In the human resource domain, traditional methods of job/employee search i.e.
newspapers, magazines, advertising at job fairs, employment recruitment agencies and
registering with search firms, lack the ability for search in the modern employment
market. In this dissertation, we propose a new configurable meta-search engine in the
human resource domain to provide an ideal platform for meta-search provider and a
job seeker. Our aim is to combine the respective benefits of vertical search engines,
meta-search engines and semantic search engines within a domain-specific context, in
which there is a well-understood domain ontology.
We are concerned with techniques to support two key aspects of meta-search engines:
i) meta-search engine creation by meta-search engine providers and ii) meta-search
engine usage for information seekers. One of the important challenges in accessing
heterogeneous and distributed data via a meta-search engine is schema/data matching
and integration. We describe an approach to schema and data integration for meta-
search engines. During the matching and integration process, we need to handle
syntactic, semantic and structural heterogeneity between multiple information sources.

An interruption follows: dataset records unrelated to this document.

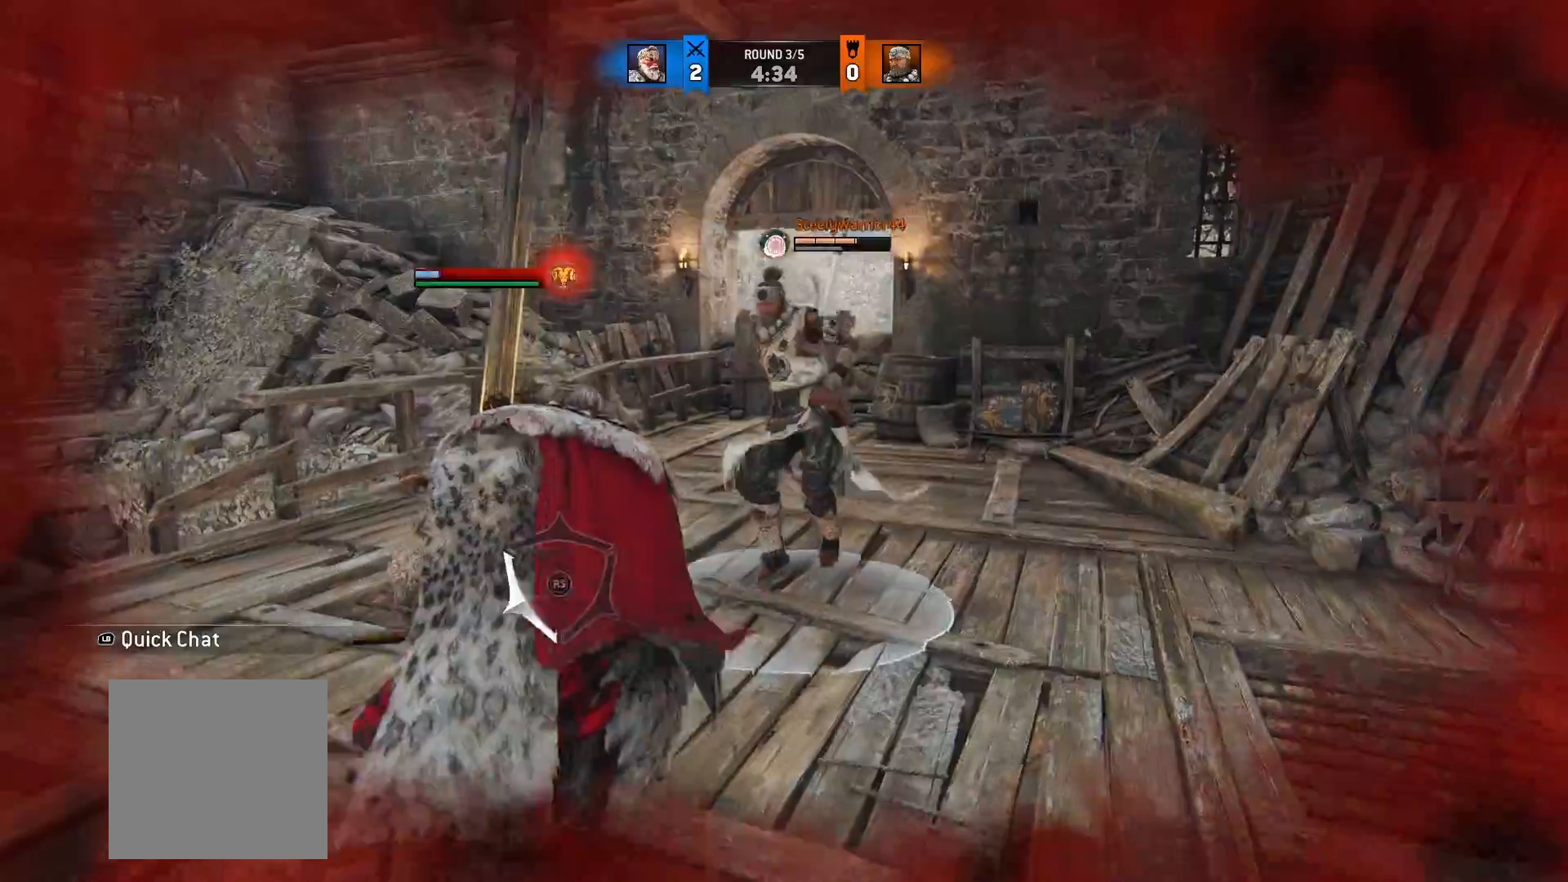
{"dt_ms": 500, "buttons": ["L2"], "left_stick": "up-right", "right_stick": "right", "button_events": [[200, "R1", "down"], [350, "R1", "up"]]}
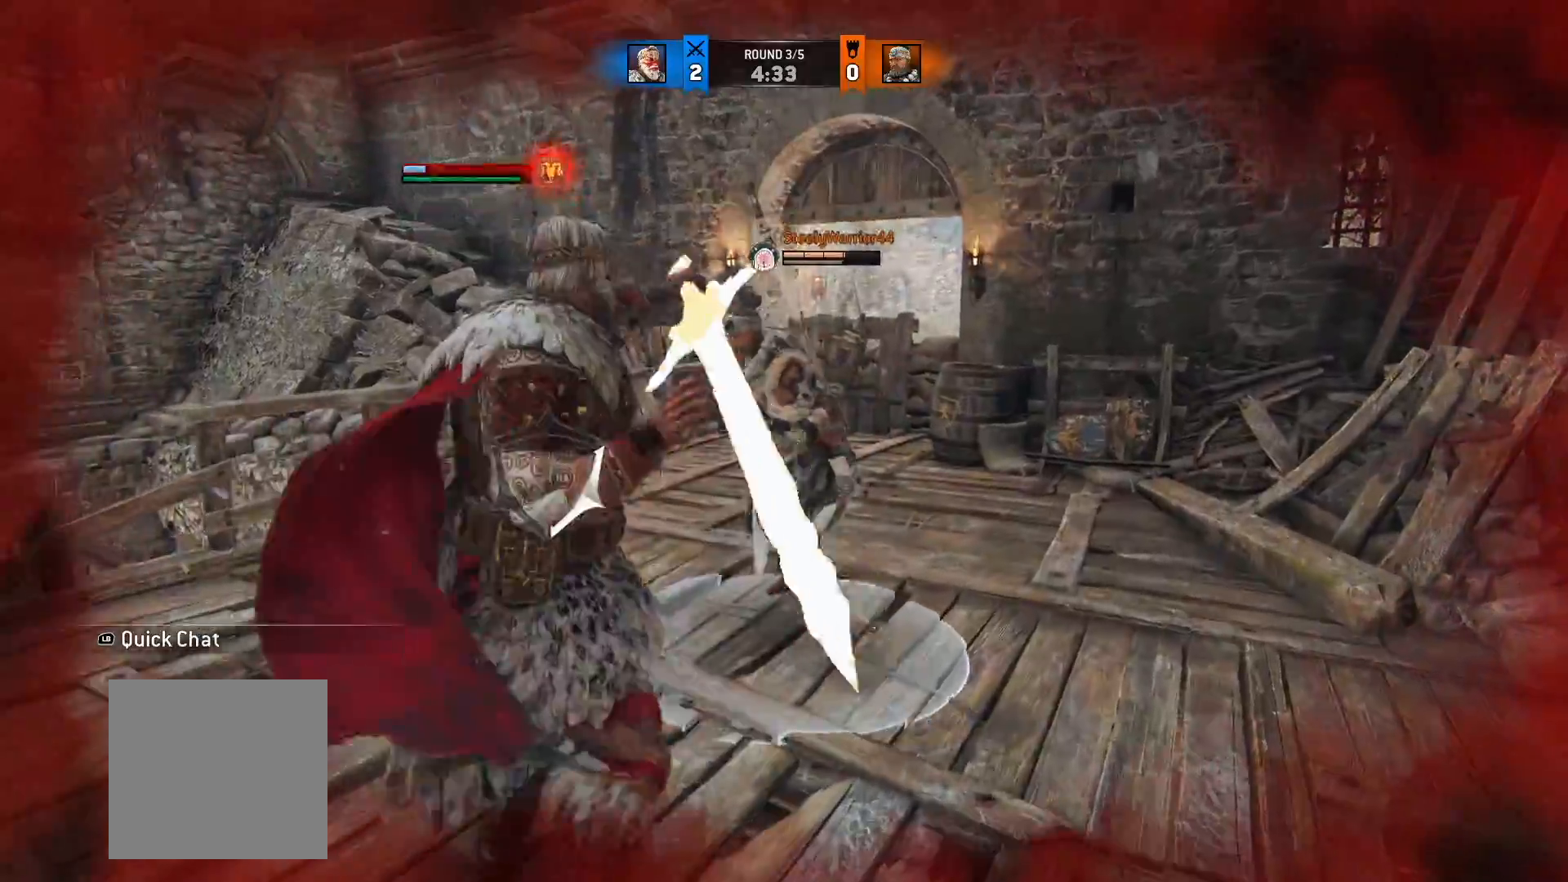
{"dt_ms": 500, "buttons": ["L2"], "left_stick": "up-right", "right_stick": "right", "button_events": []}
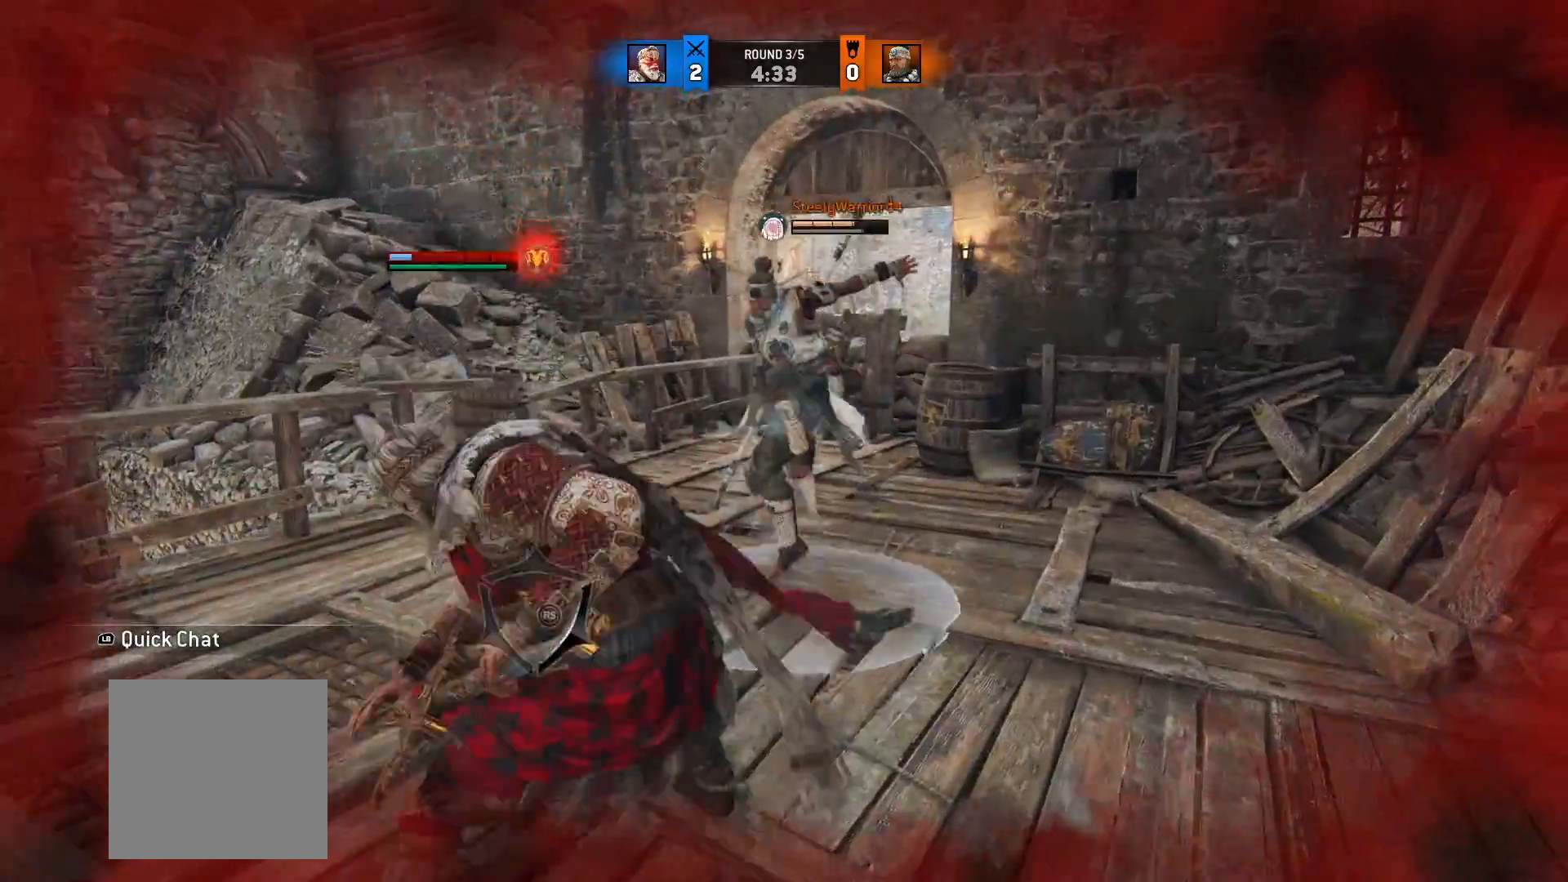
{"dt_ms": 500, "buttons": ["L2"], "left_stick": "up-right", "right_stick": "center", "button_events": []}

In this dissertation, our main objective is to resolve semantic conflicts. Our approach is
a hybrid one, in that we use multiple matching criteria and multiple matchers. We
employ several element levels, structure levels and ontology based techniques during
the integration process. A domain ontology serves as a global ontology and allows us
to resolve semantic heterogeneity. Our matching process handles different mapping
cardinalities (1:1, 1:n, n:1, m:n). The mappings derived are used to generate an
integrated meta-search query interface, to support query processing in the meta-search
engine, and to resolve semantic conflicts arising during result extraction from the
source search engines. Experiments conducted in the job search domain show that the
cumulative use of element-level, structure- level and ontology-based techniques
increases the correctness of matching during the automatic integration of source search
interfaces.
The system supports meta-search provider in the quick development of meta-search
engines and is able to understand and integrate schemas from different job search
engines semantically. Meta-search provider can easily integrate the new search engines
in the meta-search engine. The system can help job seekers in the job search without
visiting multiple search engines. Job seekers do not need to spend their time to comb
through large numbers of job results in searching for the relevant job. The system can
semantically understand the job results and rank them for the job seekers.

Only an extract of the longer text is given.